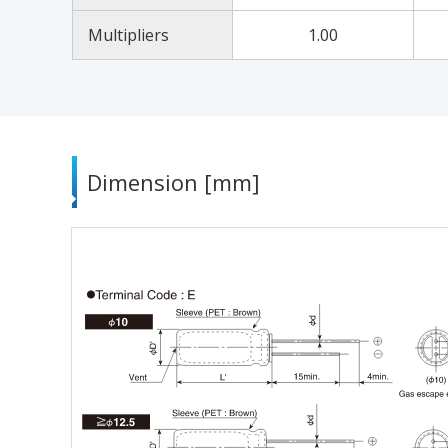
Multipliers
1.00
Dimension [mm]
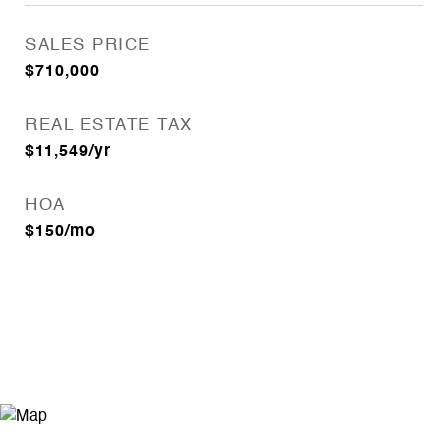
SALES PRICE
$710,000
REAL ESTATE TAX
$11,549/yr
HOA
$150/mo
★ ★ ★ ★
◆ **WHAT TO WORK ON**
From the first line to the last, copy the listing above exactly and leave out the images.

◆ **RESPONSE TO THE TASK**
Multipliers
1.00
Dimension [mm]
SALES PRICE
$710,000
REAL ESTATE TAX
$11,549/yr
HOA
$150/mo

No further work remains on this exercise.